• RECORDS FOR THIS TASK:

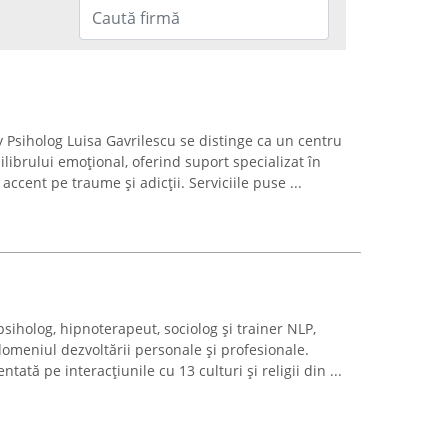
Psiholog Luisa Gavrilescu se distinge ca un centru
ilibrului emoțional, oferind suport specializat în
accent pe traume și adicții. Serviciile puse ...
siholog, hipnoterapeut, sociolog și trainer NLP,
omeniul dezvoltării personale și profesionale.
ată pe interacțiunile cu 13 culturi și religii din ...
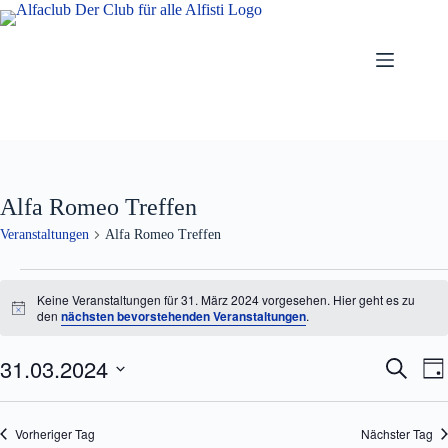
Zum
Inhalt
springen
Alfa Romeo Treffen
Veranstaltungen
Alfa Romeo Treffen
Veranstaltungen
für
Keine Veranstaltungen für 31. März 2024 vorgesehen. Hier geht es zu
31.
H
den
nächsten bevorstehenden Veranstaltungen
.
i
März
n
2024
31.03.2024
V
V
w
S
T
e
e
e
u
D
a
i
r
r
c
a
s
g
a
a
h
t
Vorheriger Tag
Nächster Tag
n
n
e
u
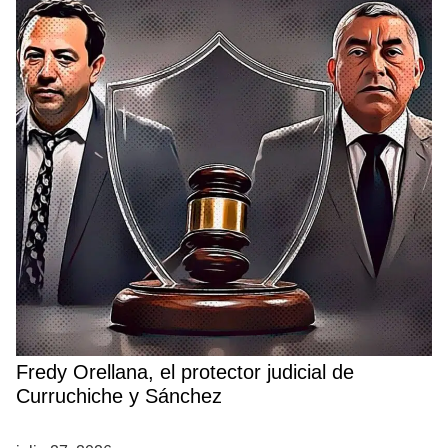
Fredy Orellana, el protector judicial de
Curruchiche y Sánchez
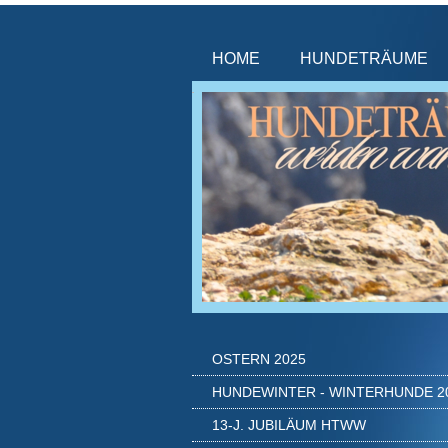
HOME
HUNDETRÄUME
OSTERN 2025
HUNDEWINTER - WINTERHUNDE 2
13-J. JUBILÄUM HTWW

• WHAT THE EXERCISE ASKS:
Reproduce the text read from each of the rows above, line for line and without changes, and leave the pictures out of your answer.

• RESULT OF THIS TASK:
Psiholog Luisa Gavrilescu se distinge ca un centru
ilibrului emoțional, oferind suport specializat în
accent pe traume și adicții. Serviciile puse ...
siholog, hipnoterapeut, sociolog și trainer NLP,
omeniul dezvoltării personale și profesionale.
ată pe interacțiunile cu 13 culturi și religii din ...
Zum
Inhalt
springen
Alfa Romeo Treffen
Veranstaltungen
Alfa Romeo Treffen
Veranstaltungen
für
Keine Veranstaltungen für 31. März 2024 vorgesehen. Hier geht es zu
31.
H
den
nächsten bevorstehenden Veranstaltungen
.
i
März
n
2024
31.03.2024
V
V
w
S
T
e
e
e
u
D
a
i
r
r
c
a
s
g
a
a
h
t
Vorheriger Tag
Nächster Tag
n
n
e
u
Fredy Orellana, el protector judicial de
Curruchiche y Sánchez
HOME
HUNDETRÄUME
OSTERN 2025
HUNDEWINTER - WINTERHUNDE 2
13-J. JUBILÄUM HTWW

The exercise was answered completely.